Bereitgestellter Text

::::::::::

1.2 Im Hinblick auf die mit BGE 137 V 321 inzwischen geklärte Rechtslage lauten
die Anträge der Parteien übereinstimmend auf Gutheissung der Beschwerde. Die
Bindung des Bundesgerichts an die Parteianträge (Art. 107 Abs. 1 BGG) bestimmt
sich indes nach den Rechtsbegehren der beschwerdeführenden Partei; der Antrag
der Beschwerdegegnerin hat bei streithängigen Rechtsansprüchen, die nicht in
der Verfügungsmacht der Parteien stehen, keine selbständige Bedeutung für die
Festlegung der Spruchzuständigkeit (Meyer/Dormann, in: Basler Kommentar,
Bundesgerichtsgesetz, 2. Aufl. 2011, N. 2 zu Art. 107 BGG). Dementsprechend
beseitigt die beschwerdegegnerische Anerkennung des Beschwerdebegehrens die
gerichtliche Entscheidungspflicht nicht, ist aber bei den Kostenfolgen zu
berücksichtigen (E. 2).

::::::::::

Datensätze

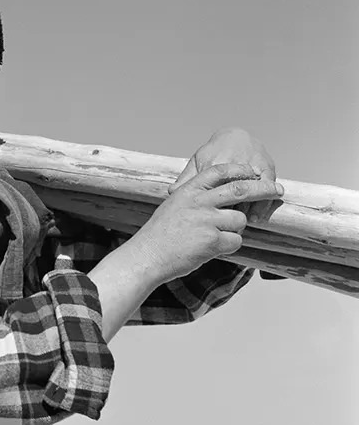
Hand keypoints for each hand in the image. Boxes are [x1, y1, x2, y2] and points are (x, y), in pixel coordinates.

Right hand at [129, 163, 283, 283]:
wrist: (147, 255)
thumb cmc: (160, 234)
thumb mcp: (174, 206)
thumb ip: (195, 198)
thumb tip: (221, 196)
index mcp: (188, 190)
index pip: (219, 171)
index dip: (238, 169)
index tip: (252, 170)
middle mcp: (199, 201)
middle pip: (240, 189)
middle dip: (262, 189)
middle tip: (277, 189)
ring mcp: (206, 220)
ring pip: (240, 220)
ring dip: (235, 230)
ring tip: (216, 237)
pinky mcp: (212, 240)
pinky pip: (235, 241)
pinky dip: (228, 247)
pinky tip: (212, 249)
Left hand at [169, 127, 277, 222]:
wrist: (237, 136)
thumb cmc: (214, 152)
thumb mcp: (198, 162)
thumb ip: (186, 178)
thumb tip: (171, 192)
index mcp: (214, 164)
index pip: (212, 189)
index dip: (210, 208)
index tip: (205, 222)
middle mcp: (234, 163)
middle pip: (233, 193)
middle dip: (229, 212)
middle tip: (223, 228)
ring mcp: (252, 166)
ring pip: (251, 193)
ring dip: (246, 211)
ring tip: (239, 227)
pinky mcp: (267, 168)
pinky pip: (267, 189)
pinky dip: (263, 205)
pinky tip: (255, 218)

::::::::::

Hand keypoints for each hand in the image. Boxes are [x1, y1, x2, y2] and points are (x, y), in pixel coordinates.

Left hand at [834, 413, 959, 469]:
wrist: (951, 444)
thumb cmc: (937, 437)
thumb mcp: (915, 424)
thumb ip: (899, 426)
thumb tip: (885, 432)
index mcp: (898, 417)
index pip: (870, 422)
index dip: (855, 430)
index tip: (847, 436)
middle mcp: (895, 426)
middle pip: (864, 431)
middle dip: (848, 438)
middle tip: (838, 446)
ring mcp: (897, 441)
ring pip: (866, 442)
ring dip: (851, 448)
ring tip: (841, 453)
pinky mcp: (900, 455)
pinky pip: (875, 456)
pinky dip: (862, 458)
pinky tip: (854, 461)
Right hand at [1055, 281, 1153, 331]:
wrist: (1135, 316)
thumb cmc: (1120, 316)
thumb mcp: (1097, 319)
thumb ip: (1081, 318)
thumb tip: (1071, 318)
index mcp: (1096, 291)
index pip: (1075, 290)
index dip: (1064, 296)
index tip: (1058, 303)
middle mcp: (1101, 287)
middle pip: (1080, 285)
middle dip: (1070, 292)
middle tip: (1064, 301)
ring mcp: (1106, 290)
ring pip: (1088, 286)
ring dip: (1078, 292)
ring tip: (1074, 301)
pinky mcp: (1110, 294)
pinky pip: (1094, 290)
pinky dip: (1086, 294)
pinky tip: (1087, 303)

::::::::::

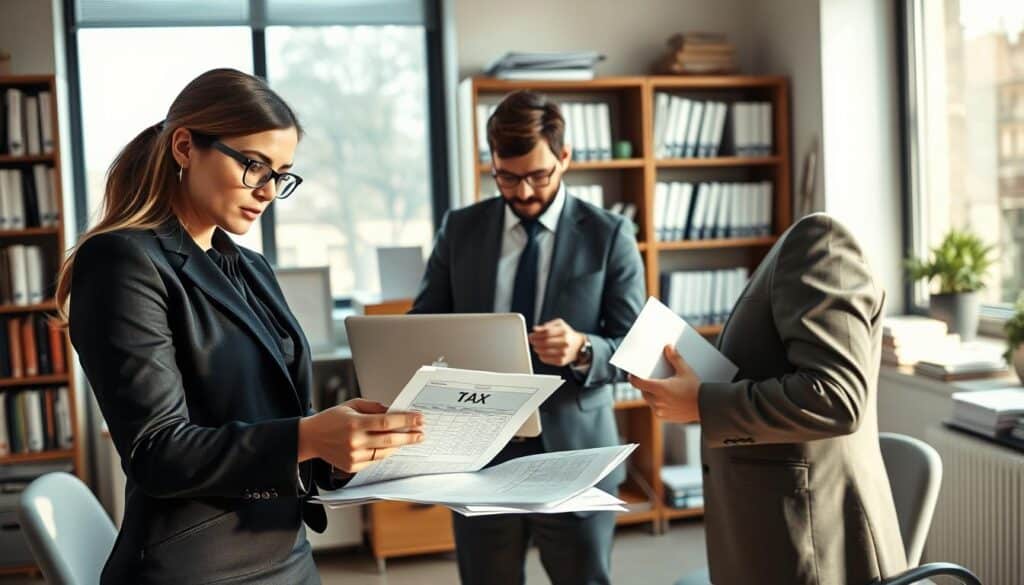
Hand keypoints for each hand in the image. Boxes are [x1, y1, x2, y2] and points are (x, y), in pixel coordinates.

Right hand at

::::::::::

Arbeitsauftrag A
Schreiben Sie aus dem bereitgestellten Text den Abschnitt zwischen „1.2 Im Hinblick“ und „berücksichtigen (E. 2).“ ab, beide Stellen eingeschlossen.
Arbeitsauftrag B
Was beseitigt die Anerkennung des Beschwerdebegehrens durch die Beschwerdegegnerin laut dem bereitgestellten Text nicht?

Antwort A
1.2 Im Hinblick auf die mit BGE 137 V 321 inzwischen geklärte Rechtslage lauten
die Anträge der Parteien übereinstimmend auf Gutheissung der Beschwerde. Die
Bindung des Bundesgerichts an die Parteianträge (Art. 107 Abs. 1 BGG) bestimmt
sich indes nach den Rechtsbegehren der beschwerdeführenden Partei; der Antrag
der Beschwerdegegnerin hat bei streithängigen Rechtsansprüchen, die nicht in
der Verfügungsmacht der Parteien stehen, keine selbständige Bedeutung für die
Festlegung der Spruchzuständigkeit (Meyer/Dormann, in: Basler Kommentar,
Bundesgerichtsgesetz, 2. Aufl. 2011, N. 2 zu Art. 107 BGG). Dementsprechend
beseitigt die beschwerdegegnerische Anerkennung des Beschwerdebegehrens die
gerichtliche Entscheidungspflicht nicht, ist aber bei den Kostenfolgen zu
berücksichtigen (E. 2).

Antwort B
Sie beseitigt die gerichtliche Entscheidungspflicht nicht.